Sécurité nationale – Adoptée en avril après une habile manœuvre parlementaire, la législation demande à ByteDance de se séparer de la branche américaine de TikTok avant le 19 janvier. Ce texte, qui fait suite à plusieurs tentatives ratées, a été soutenu par des élus démocrates et républicains, qui estiment que l’application représente un risque pour la sécurité nationale, permettant à Pékin de collecter massivement des données ou d’influencer l’opinion publique en donnant davantage de visibilité à certains contenus. Aucune preuve concrète n’a cependant été rendue publique. Faute de cession, la loi n’interdit pas directement la plateforme. Mais elle interdit aux entreprises de lui permettre d’opérer aux États-Unis. Cela concerne les boutiques App Store et Google Play, mais aussi Oracle, qui héberge les données de TikTok dans le cloud.

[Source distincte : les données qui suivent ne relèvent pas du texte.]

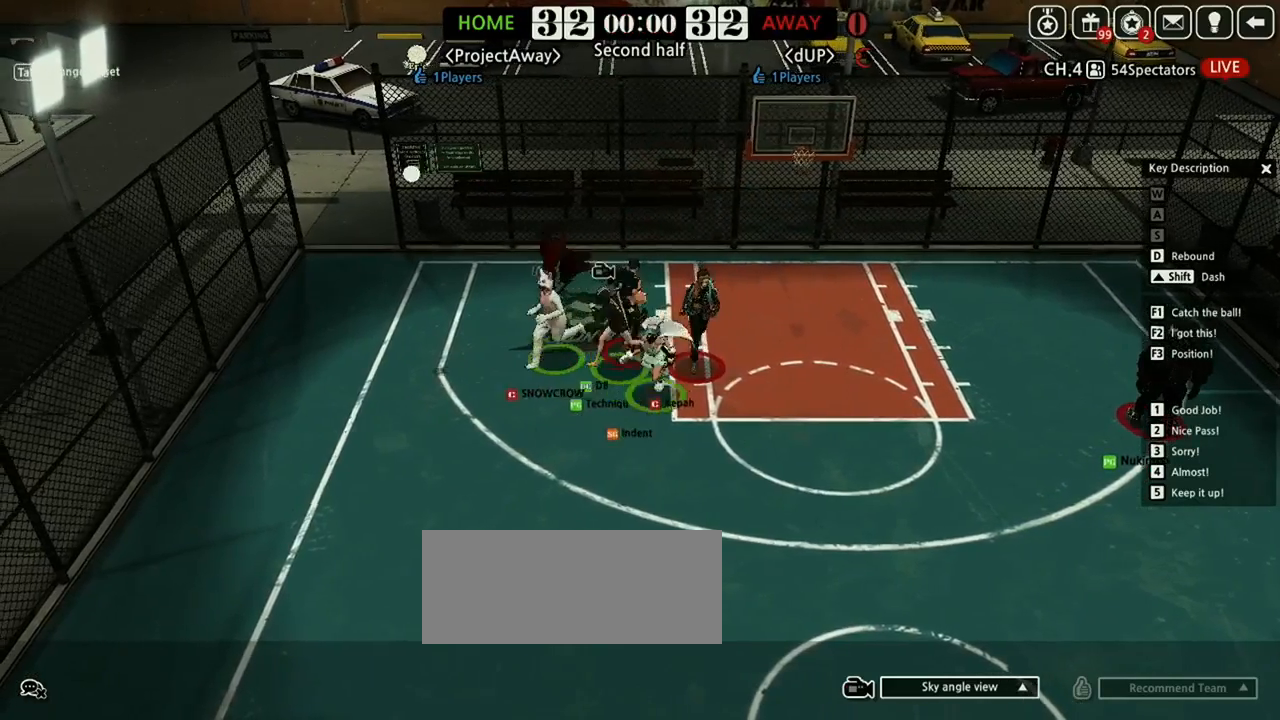
{"keys": ["right"], "events": [[188, "left", "up"], [292, "right", "down"], [500, "down", "up"]]}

Échec devant la Cour suprême – Pendant neuf mois, TikTok a tenté de faire annuler la loi, estimant qu’elle était contraire au premier amendement de la Constitution américaine qui protège la liberté d’expression. La société soulignait que sa maison mère est majoritairement détenue par des investisseurs internationaux. Et elle mettait en avant son projet Texas, qui vise à stocker les données des utilisateurs américains aux États-Unis. Mais elle a été déboutée en décembre par la justice. Une décision confirmée vendredi par la Cour suprême, la plus haute juridiction du pays. À l’unanimité, ses neuf juges ont en effet estimé que “les préoccupations bien étayées en matière de sécurité nationale concernant les pratiques de collecte de données de TikTok et ses relations avec un adversaire étranger” permettaient bien au Congrès d’agir.
Aucune démarche – Depuis avril, la voie judiciaire a été la seule envisagée par les dirigeants de ByteDance. À plusieurs reprises, ils ont ainsi assuré n’avoir aucune intention de céder les activités américaines de TikTok. Ils s’estimaient probablement protégés par le premier amendement, comme cela avait été le cas, fin 2020, lorsque l’administration Trump avait tenté d’interdire l’application. Ou lorsqu’une loi avait été votée dans le Montana. Ils suivaient aussi peut-être les directives de Pékin, qui peut s’opposer à la vente de l’algorithme. Et qui pourrait disposer d’un droit de veto dans le cadre d’une golden share. Dans ces conditions, aucune démarche n’a été lancée pour respecter la loi en cas d’échec en justice. Aucune discussion avec de potentiels acheteurs. Aucune préparation non plus pour une introduction en Bourse.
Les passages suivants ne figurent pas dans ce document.